One thing which we previously knew, per the photos taken during WDW, was that there would be both a base and “S” variant of the SS. Today, we learned what will differentiate the versions, at least in terms of standard equipment. The S variant will utilize a fully adjustable Öhlins suspension, a quick shifter for shifting up and down through the gears without utilizing the clutch or having to roll off of the throttle, and a rear seat cover. Ducati has specified that some of this equipment will be available as optional equipment on the base SS. Too, the S adorns jewelry-like LED lighting. It is unclear at this time, however, whether or not this feature will be standard equipment, or if it will be available at all on the base model.

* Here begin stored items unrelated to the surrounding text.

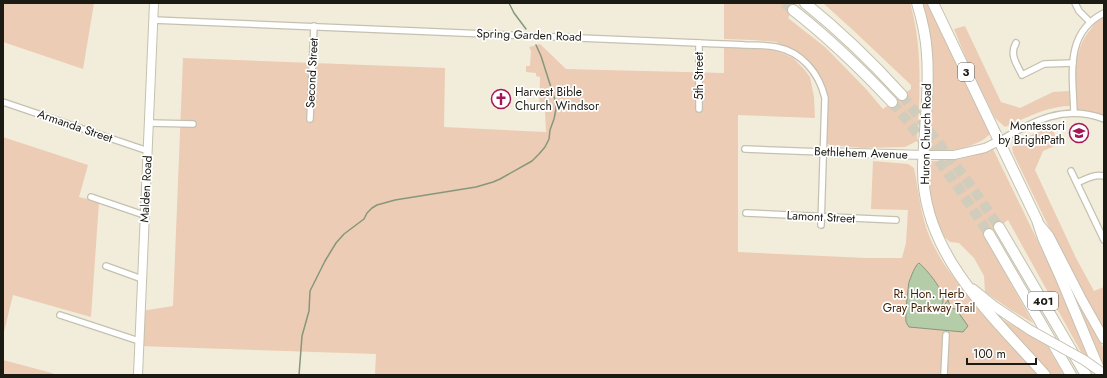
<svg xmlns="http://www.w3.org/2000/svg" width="1107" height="378" font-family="Jost,sans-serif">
	<rect width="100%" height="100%" fill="#f1edda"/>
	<g fill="#ecccb4">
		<path d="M3,3H94L83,69L3,42Z"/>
		<path d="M724,3H797L788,18L825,47L866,89L883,109L911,89V85L854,31L823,3H910C923,47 920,96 917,141L905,147L863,148L830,145L826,143L827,100L824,87L818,73L806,59L776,42L753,40L724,39Z"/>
		<path d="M920,3H927L989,130V135C977,147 948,153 932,150L930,147L931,81Z"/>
		<path d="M1104,16V116L1076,109C1075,82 1072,50 1091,29C1095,23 1098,19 1104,16Z"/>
		<path d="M965,26L1001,102L1020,108L1053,92L1069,91L1071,106C1047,106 1026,118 1005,127L995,118L970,68L954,29Z"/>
		<path d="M540,44L566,69L724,73V47L771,50L779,52L793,58L804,69L810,77L814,97L815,118L738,115V252L866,258H902L906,243L908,210L871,209L873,161L908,164L914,168C920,198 921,223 936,250C945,268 957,282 970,297C992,324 1016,348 1038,375H375L376,354L139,346L141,311L173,306L183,58L445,68L444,127L546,132L545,111H539L540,77L536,76V73L526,72V66H530L531,51L529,47Z"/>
		<path d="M1052,123L1057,145L1043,151L1035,170L1076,258L1094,291L1104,287V331C1070,273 1042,213 1013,153L1012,147L1021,141Z"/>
		<path d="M3,137L88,165L79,197L99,202L91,317L13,295L3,336Z"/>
		<path d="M993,149L1063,293L1089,358L1081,352L1008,220L985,237L1033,323L1011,310L985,292L984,276L974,258L959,243L950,242L942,235L935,219L929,190L927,163L930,161L956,160L972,156Z"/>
		<path d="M1081,309L1104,349V367L1079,310Z"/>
		<path d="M1002,319L1046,344L1064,375H1051L1010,330Z"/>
		<path d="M3,360L52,373L55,375H3Z"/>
	</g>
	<path fill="#b4cda8" stroke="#86977b" d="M919,263C927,270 945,291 943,301C943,306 937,308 934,311V313L941,310L948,300C950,305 950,309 956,309L968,326L963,332L909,327C908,325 906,323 906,321C905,317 908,287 909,282C911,277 915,265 919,263Z"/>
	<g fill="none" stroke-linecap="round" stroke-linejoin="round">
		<g stroke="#86977b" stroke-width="1.5">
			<path d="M509,3L514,13L526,29"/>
			<path d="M299,375L302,336L309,311L310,291L325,261L336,243L344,234L364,219L367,213L372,208L377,205L395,200L476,187L493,182L500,179L532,161L539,154L545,147L549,139L550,130L554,119L556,109L555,100L541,56L536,45"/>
		</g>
		<g stroke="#d1cdbc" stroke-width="10" stroke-dasharray="10 5" stroke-linecap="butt">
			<path d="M784,3L793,10"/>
			<path d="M902,95L969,183L999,227"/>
			<path d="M892,102L933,153L960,190L989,234"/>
		</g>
		<g stroke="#c5c1b0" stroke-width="8">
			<g id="street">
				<path d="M1075,3L1079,11L1090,22"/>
				<path d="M153,20L699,43C714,44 730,44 745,45C756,45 766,45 776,47C802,52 819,73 825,98L821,225"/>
				<path d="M699,43V109"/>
				<path d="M1016,43C1009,55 1017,64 1022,75L1044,64L1073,63"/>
				<path d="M3,102L148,151"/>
				<path d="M1074,113C1073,75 1064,33 1104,13"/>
				<path d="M310,119L314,26"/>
				<path d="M149,123L193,124"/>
				<path d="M999,141C1033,121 1064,104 1104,119"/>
				<path d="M745,149L823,152"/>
				<path d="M1071,171L1104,240"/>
				<path d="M1077,183C1086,179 1094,174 1104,176"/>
				<path d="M91,197L144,215"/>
				<path d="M746,213L896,220"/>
				<path d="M106,266L142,279"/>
				<path d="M60,315L139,341"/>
				<path d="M944,375L946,335"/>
			</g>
		</g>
		<g stroke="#c5c1b0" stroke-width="10">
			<g id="secondary">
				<path d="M823,152L924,155H954L985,148L999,141"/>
				<path d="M138,375L154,3"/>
			</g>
		</g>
		<g stroke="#c5c1b0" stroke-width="11">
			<g id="primary">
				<path d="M1039,224L1049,236L1082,300L1104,339"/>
				<path d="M973,289L994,306L1030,330"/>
			</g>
		</g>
		<g stroke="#c5c1b0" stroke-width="12">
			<g id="highway">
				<path d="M805,3C840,31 872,62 902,95"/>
				<path d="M917,3C922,19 926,37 927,54C930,91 924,129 923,166C921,253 992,315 1045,375"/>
				<path d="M933,3L1037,220L1043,238L1061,278L1101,374"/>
				<path d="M793,10C829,38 861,69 892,102"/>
				<path d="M999,227L1086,375"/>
				<path d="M989,234L1071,375"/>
			</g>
		</g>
		<use href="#street" stroke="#fff" stroke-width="5.5"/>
		<use href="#secondary" stroke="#fff" stroke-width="8"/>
		<use href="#primary" stroke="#fff" stroke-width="9"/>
		<use href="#highway" stroke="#fff" stroke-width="10"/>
		<g stroke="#c5c1b0" stroke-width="11" stroke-linecap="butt">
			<path id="primary-bridge" d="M1030,330L1084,360L1104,374"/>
		</g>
		<use href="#primary-bridge" stroke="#fff" stroke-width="9"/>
	</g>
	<defs>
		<g id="church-ring" transform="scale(1)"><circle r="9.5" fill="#fff" stroke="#a51657" stroke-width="1.5"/><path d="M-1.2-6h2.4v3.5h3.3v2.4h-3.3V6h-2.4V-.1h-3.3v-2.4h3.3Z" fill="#a51657"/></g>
		<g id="school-ring" transform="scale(1)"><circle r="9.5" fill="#fff" stroke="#a51657" stroke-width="1.5"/><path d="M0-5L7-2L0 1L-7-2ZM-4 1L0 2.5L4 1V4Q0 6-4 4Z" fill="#a51657"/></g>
	</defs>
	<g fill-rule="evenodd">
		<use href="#church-ring" x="501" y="99"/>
		<use href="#school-ring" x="1079" y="133"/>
	</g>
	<g text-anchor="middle" stroke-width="3.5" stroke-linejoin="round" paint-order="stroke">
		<g fill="#fff" stroke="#5f5f5a" stroke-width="1">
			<rect x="958" y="63" width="16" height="18" rx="3"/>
			<rect x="1028" y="292" width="30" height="18" rx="3"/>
		</g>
		<g font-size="11" font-weight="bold" fill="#1b1a13">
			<text x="966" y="76">3</text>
			<text x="1043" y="305">401</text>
		</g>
		<g font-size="12" fill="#1b1a13" stroke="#fff">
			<text transform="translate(529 35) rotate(2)" y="4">Spring Garden Road</text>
			<text transform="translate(312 73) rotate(-87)" y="4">Second Street</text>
			<text transform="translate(699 76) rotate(-90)" y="4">5th Street</text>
			<text transform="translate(75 126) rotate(19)" y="4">Armanda Street</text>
			<text transform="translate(926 134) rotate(-89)" y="4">Huron Church Road</text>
			<text transform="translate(861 153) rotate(2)" y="4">Bethlehem Avenue</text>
			<text transform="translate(146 189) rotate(-87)" y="4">Malden Road</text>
			<text transform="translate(821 217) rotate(3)" y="4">Lamont Street</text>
		</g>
		<g font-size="12" fill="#1b1a13" stroke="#fff" text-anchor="start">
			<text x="515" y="96">Harvest Bible<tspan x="515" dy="14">Church Windsor</tspan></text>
			<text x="1065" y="130" text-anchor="end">Montessori<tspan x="1065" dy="14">by BrightPath</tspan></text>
		</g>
		<g font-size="12" fill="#421f00" stroke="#fff">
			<text x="929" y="298">Rt. Hon. Herb<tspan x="929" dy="14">Gray Parkway Trail</tspan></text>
		</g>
	</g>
	<rect width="1107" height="378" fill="none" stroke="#1b1a13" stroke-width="8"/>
	<path d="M967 358v6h69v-6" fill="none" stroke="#1b1a13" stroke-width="2"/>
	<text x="973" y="358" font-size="12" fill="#1b1a13" stroke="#ffffff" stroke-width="3" paint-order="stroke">100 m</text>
</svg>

As many speculated previously, the SS will be powered by a 937cc, Testastretta engine, creating 113hp. This engine is derived from the 939 Hypermotard. Also, similarly to the Hypermotard, the SS will utilize a premium single-sided swing arm for optimal aesthetic simplicity. Ducati describes the performance sensation delivered by the engine as being “linear,” contributing to an accessible and predictable output of power from the bike.
Versatile seems to accurately describe the 939 SS, as the bike was created to bridge the gap between naked-standards and hardcore track bikes. The bike is said to be both at home around town, as well as on the twisty back roads. Too, the bike is well suited to medium distance touring, due to its 16 liter fuel capacity and adjustable windscreen, in addition to its already significant wind deflection from its fairings. To further adapt the bike to its purpose, three riding modes can be selected; Sport, Touring and Urban.
Aside from its claimed “easy handling,” the bike features technology like Bosch derived ABS and DTC (Ducati Traction Control) to inspire confidence in the rider.
As for the bulky, Euro4 compliant exhaust unit shown, I am hopeful that similarly to the U.S. spec 959 Panigale, a physically discreet and attractive alternative is what makes its way on to U.S. bound SS models. Expected to be priced and positioned just below the 959 Panigale, the SS is slated to hit showrooms in March of 2017.